The Ecocycle: A Mental Model for Understanding Complex Systems

Three Dragons on a Moebius Strip

I found this evocative image a short time ago. It captures the intention and spirit of the book admirably: three dragons – I have named them Passion, Reason and Power – scramble on a Moebius strip in a never-ending three-cornered struggle of the rock-paper-scissors variety. In the picture Reason is taking a snooze, leaving Power and Passion to duke it out – an apt description of the current American political scene! The “detuned” version of this in The New Ecology of Leadership is called the “ecocycle”. It is the heart of the new ecological mental model for making sense of the behaviour of complex systems. It was developed originally as the “adaptive cycle” by the Canadian ecologist, C.S. “Buzz” Holling, to understand the dynamics of ecosystems like forests and estuaries. I have spent much of the past twenty-five years or so adapting it for use to understand human organizations, especially private and public-sector organizations and, to a lesser extent, other groupings like cities and societies.

It must be emphasized that the ecocycle is a mental model that allows the user to anticipate what might happen in a particular organization not to predict.
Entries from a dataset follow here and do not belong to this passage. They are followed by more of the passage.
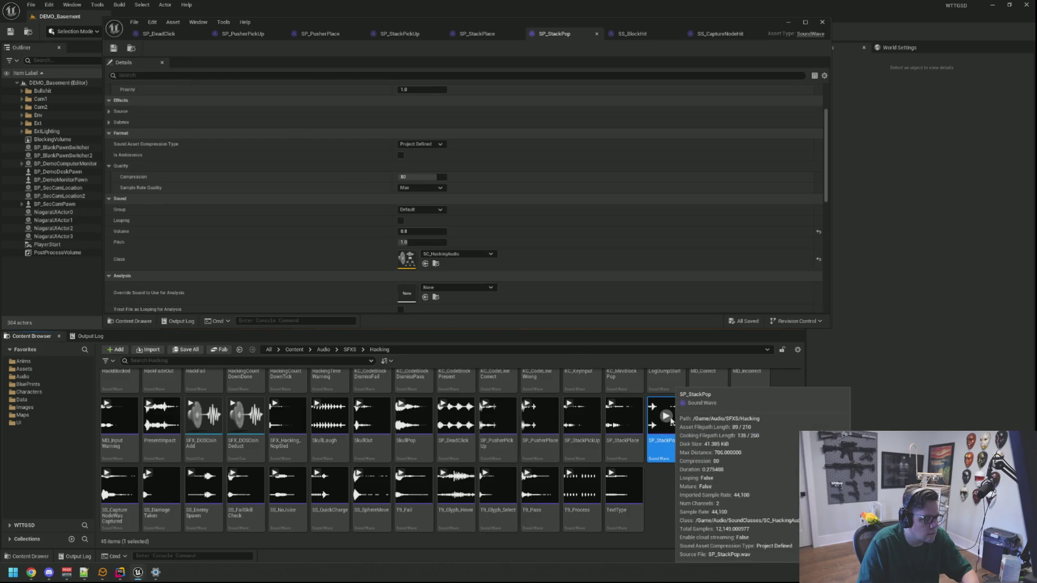
Step: Close the SS_BlockHit and SS_CaptureNodeHit editors and move the sound editor down
left_click(617, 34)
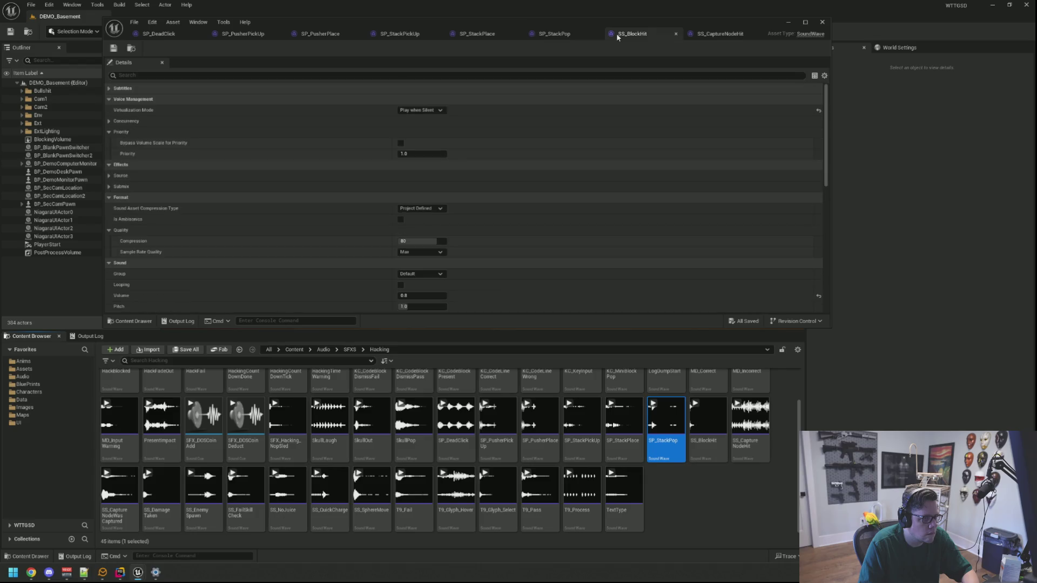
middle_click(638, 37)
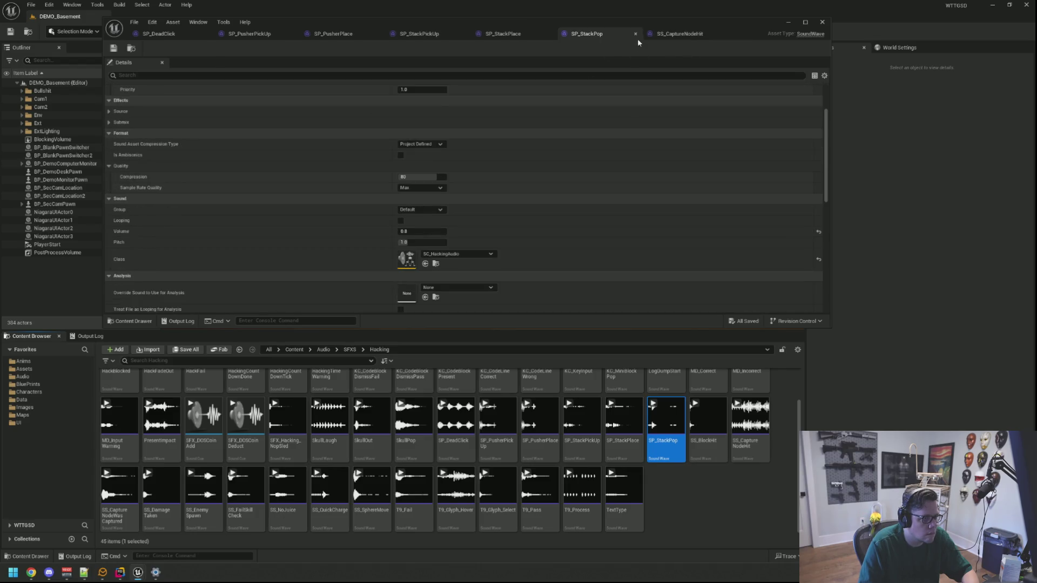
middle_click(638, 37)
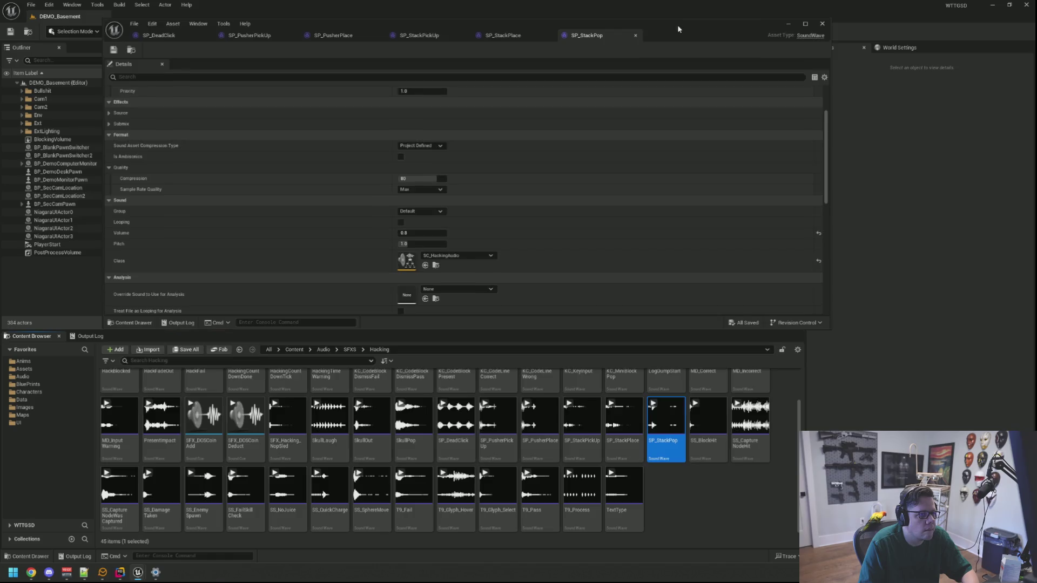
left_click_drag(679, 27, 660, 158)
Anticipation, of course, often allows one to take pre-emptive action thwarting the predictions of others! So managers should always prefer anticipatory frameworks to predictive ones; prediction implies inevitability, anticipation leaves one the capacity to take action. Used in combination with other frameworks from several fields, including management, psychology, sociology and philosophy, the ecocycle yields stunning insights into the dynamics of complex systems.

Here is the basic ecocycle as used in the book. It consists of two S-shaped logistics curves, with one reversed, so that together they form an infinity symbol.

The ecocycle with sweet zone, three contexts, two logics and twin traps

The “front” loop (solid line) is the familiar long, slow life-cycle; organizations are born in contexts of trust, grow through the application of logic and mature in power. Here their strengths (competencies) eventually become weaknesses in changing circumstances. If they do not respond adaptively, they will get caught in a spiral “success” trap. This leads to crisis and eventually, if they still cannot adapt, to destruction.

General Motors spun around in a success/competency trap for forty years, unable to forsake the strengths of muscle and scale and the structures and processes that had made it so successful. It could not escape until it had been through the fires of bankruptcy. Even the intellectual understanding that you are in a success trap does not guarantee that you will escape it. Kodak understood very well that digital photography was rendering its film business obsolete. Despite this knowledge, it could not change itself fast enough to escape bankruptcy and avoid further reductions in scale as well as in its liabilities.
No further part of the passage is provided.